关键词:
Benchmark testing
Pattern matching
Heating systems
Clustering algorithms
Software
Topology
Surges
Graphs and networks
neighborhood communication
MPI
network communication
network contention
distributed memories
benchmarking
摘要:
Distributed-memory graph algorithms are fundamental enablers in scientific computing and analytics workflows. A majority of graph algorithms rely on the graph neighborhood communication pattern, i.e., repeated asynchronous communication between a vertex and its neighbors in the graph. The pattern is adversarial for communication software and hardware due to high message injection rates and input-dependent, many-to-one traffic with variable destinations and volumes.
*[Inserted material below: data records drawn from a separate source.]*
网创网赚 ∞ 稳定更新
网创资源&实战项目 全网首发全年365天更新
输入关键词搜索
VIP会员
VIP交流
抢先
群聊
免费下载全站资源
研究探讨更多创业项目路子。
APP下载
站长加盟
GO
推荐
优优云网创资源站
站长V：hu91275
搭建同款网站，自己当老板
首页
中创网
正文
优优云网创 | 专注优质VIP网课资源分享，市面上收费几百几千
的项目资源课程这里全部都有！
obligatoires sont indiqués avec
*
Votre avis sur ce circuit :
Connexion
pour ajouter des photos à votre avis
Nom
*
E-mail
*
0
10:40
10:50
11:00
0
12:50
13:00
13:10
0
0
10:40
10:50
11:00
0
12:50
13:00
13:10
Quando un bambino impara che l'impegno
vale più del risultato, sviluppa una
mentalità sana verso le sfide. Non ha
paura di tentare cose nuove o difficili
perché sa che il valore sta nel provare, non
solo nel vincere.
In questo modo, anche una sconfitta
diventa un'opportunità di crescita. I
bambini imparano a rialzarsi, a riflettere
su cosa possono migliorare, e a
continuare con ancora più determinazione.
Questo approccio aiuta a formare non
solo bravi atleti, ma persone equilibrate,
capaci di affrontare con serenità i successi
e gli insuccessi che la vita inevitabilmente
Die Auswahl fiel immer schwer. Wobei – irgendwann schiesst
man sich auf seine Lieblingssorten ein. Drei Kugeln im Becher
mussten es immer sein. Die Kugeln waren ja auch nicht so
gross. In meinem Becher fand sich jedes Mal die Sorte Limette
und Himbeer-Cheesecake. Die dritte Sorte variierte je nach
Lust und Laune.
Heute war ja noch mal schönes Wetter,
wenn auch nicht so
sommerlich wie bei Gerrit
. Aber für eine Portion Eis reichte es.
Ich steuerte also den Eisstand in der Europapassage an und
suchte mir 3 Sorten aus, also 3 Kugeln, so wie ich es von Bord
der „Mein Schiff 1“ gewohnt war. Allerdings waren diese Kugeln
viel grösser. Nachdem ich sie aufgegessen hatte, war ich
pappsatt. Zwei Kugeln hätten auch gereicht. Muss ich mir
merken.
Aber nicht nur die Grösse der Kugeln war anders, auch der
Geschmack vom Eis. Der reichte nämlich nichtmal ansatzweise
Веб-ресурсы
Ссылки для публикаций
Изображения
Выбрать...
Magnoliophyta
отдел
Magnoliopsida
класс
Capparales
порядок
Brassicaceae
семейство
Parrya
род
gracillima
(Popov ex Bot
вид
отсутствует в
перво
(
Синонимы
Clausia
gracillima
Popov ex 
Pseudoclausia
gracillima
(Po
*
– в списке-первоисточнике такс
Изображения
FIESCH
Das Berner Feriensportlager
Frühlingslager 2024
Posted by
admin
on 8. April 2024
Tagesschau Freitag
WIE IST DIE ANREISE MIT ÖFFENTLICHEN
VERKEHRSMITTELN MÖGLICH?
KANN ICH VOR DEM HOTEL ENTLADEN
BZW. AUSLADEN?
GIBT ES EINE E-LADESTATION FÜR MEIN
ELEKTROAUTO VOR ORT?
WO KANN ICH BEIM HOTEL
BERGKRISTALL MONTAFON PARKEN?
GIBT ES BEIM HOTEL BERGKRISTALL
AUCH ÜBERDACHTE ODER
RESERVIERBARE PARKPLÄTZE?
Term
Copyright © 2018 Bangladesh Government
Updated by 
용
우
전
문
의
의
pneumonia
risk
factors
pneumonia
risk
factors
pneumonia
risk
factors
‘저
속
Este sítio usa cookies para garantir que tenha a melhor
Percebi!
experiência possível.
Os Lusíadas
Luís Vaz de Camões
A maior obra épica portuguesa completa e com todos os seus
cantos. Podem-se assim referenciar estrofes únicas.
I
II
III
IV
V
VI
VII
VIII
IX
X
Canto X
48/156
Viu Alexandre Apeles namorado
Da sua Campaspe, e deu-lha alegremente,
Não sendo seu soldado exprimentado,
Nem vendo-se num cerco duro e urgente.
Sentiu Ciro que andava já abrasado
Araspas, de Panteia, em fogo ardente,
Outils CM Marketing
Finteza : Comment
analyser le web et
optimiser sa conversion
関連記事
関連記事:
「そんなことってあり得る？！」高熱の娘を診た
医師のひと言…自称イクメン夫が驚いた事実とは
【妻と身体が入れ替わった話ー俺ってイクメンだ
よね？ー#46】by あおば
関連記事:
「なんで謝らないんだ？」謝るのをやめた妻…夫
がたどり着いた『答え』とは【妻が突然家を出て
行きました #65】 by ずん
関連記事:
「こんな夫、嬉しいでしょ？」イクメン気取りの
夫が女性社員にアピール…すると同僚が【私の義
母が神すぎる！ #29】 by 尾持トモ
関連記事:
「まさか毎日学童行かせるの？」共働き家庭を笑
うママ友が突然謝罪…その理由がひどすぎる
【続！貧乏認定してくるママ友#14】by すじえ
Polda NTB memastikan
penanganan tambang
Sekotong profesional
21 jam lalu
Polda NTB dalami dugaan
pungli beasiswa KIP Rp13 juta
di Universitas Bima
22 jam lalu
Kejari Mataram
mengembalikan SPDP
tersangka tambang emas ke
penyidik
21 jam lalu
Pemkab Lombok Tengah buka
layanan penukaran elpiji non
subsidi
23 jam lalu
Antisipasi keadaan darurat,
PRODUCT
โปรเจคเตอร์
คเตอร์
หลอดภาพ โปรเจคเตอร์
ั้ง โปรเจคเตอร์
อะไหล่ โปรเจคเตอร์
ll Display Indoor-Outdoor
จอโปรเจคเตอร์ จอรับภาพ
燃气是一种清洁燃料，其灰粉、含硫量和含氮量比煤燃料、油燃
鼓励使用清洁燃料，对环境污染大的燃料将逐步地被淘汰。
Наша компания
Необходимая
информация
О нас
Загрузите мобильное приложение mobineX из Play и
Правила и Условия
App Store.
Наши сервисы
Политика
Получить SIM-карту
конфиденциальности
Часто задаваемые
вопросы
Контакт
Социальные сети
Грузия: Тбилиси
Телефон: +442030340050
We present benchmarks and performance analysis of graph neighborhood communication on modern large-scale network interconnects from four supercomputers: ALCF Theta, NERSC Cori, OLCF Summit and R-CCS Fugaku. Our benchmarks characterize communication from the perspectives of latency and throughput. Benchmark parameters make it possible to mimic the behaviors of complex applications on real world or synthetic graphs by varying work distribution, remote edges, message volume, and per-vertex work. We find that minor changes in the input graph can substantially increase latencies;and contention can develop in memory caches and network stacks before contention in the network itself. Further, latencies and contention vary significantly for different graph neighborhoods, motivating the need for exploring asynchronous algorithms in greater detail. When adding work, load imbalance on real-world graphs can be pronounced: latencies for the 99th percentile were 8-128x than the corresponding average latencies. Our results help analysts and developers understand the performance implications of this important pattern, especially for the impending exascale platforms.